Bu arada mart ayının ilk haftasında yabancılar 10 milyon dolarlık hisse senedi daha sattı. Böylece yabancıların kesintisiz devam eden satışları yedi haftayı bulmuş oldu.

Yabancılar geçen hafta DİBS'te ise 50 milyon dolarlık alım gerçekleştirdi.

TÜİK KEŞKE ŞAŞIRTSAYDI!

TÜİK'te tuhaf ama hiç şaşırtıcı olmayan gelişmeler yaşanmaya devam ediyor. Ahmet Kürşad Dosdoğru'nun şubat ortasında vekaleten atandığı başkanlık görevinden iki hafta sonra alınmasıyla başlayan süreçten söz ediyorum. Yeri gelmişken bir gerçeğin altını çizelim; bir göreve vekaleten atama yapılmış olması, atanan kişinin her an görevden alınmak üzere oraya getirildiği anlamını taşımaz. TÜİK'te son dört başkan zaten vekaleten görev yaptı. Yani 2016'dan 2021 başına kadar olan beş yıl boyunca bu görev vekaleten yürütüldü. Hem vekaleten atama uygulaması yalnızca TÜİK için geçerli değil ki; şu an birçok makamda vekaleten atananlar oturuyor.

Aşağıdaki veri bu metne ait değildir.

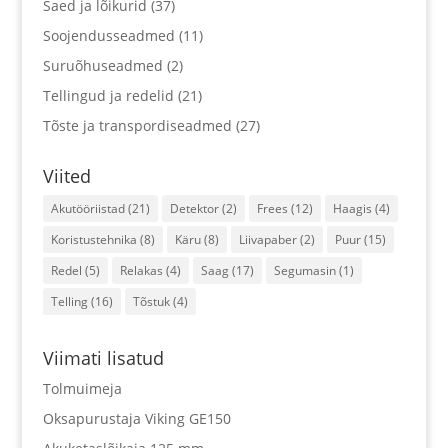
Saed ja lõikurid
(37)
Soojendusseadmed
(11)
Suruõhuseadmed
(2)
Tellingud ja redelid
(21)
Tõste ja transpordiseadmed
(27)
Viited
Akutööriistad
(21)
Detektor
(2)
Frees
(12)
Haagis
(4)
Koristustehnika
(8)
Käru
(8)
Liivapaber
(2)
Puur
(15)
Redel
(5)
Relakas
(4)
Saag
(17)
Segumasin
(1)
Telling
(16)
Tõstuk
(4)
Viimati lisatud
Tolmuimeja
Oksapurustaja Viking GE150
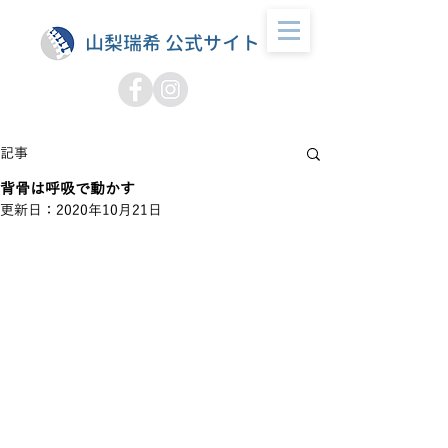
山梨瑞希 公式サイト
記事
背骨は呼吸で動かす
更新日：
2020年10月21日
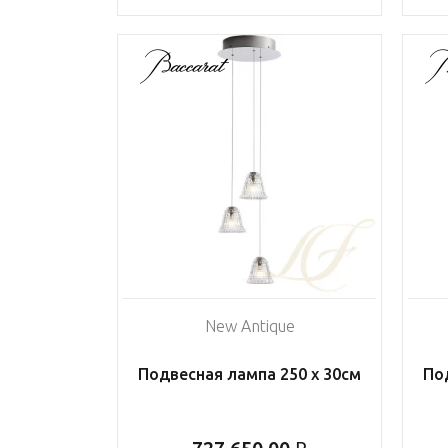
New Antique
Подвесная лампа 250 х 30см
По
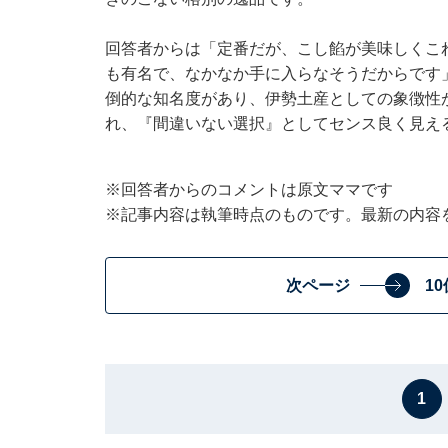
回答者からは「定番だが、こし餡が美味しくこ
も有名で、なかなか手に入らなそうだからです
倒的な知名度があり、伊勢土産としての象徴性
れ、『間違いない選択』としてセンス良く見え
※回答者からのコメントは原文ママです
※記事内容は執筆時点のものです。最新の内容
次ページ
1
1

Konumuz zaten asaleten-vekaleten atama değil.

TÜİK bünyesinde bir süre önce ağırlıkla akademisyenlerin ve sivil toplum kuruluşlarının temsilcilerinin yer aldığı iki kurul oluşturulmuştu. İşgücü ve fiyat istatistikleri danışma kurulları. Bu kurullar her türlü veriye ulaşabilecek ve söz konusu istatistiklerin daha iyi hale getirilebilmesi için önerilerini dile getirecekti.

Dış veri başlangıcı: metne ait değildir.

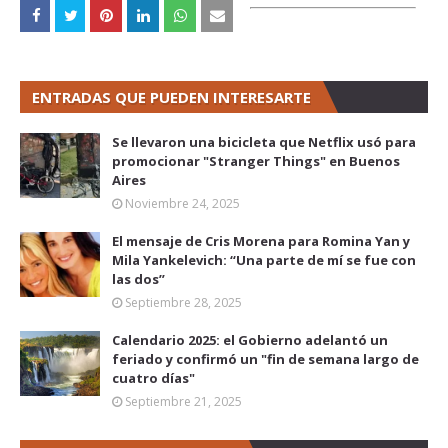
ENTRADAS QUE PUEDEN INTERESARTE
Se llevaron una bicicleta que Netflix usó para
promocionar "Stranger Things" en Buenos
Aires
Noviembre 24, 2025
El mensaje de Cris Morena para Romina Yan y
Mila Yankelevich: “Una parte de mí se fue con
las dos”
Septiembre 28, 2025
Calendario 2025: el Gobierno adelantó un
feriado y confirmó un "fin de semana largo de
cuatro días"
Septiembre 21, 2025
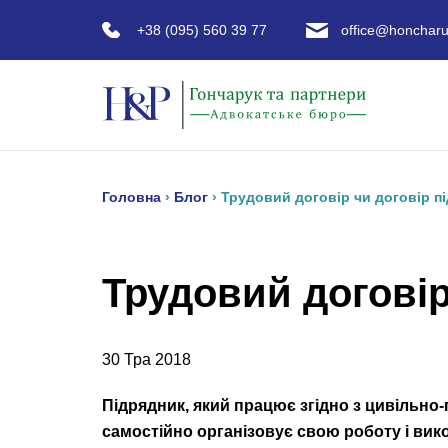
+38 (095) 560 39 77
office@honcharu
Головна
›
Блог
›
Трудовий договір чи договір пі
Трудовий договір
30 Тра 2018
Підрядник, який працює згідно з цивільн
самостійно організовує свою роботу і вико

Bir ya da iki kez belki toplantı bu kurullar, o kadar.

Bu kurullar TÜİK'in yeni yönetimi tarafından lağvedildi. Kimse şaşırmadı, o yüzden "TÜİK keşke şaşırtsaydı" diyoruz ya...

Bu arada bir yanlışı da düzeltelim. Bu kurulların görevde ancak iki hafta kadar kalabilen Ahmet Kürşad Dosdoğru'nun başkanlığı döneminde oluşturulduğu sanılıyor. Oysa bu kurullar bir önceki başkan olan Muhammed Cahit Şirin döneminde oluşturulmuştu.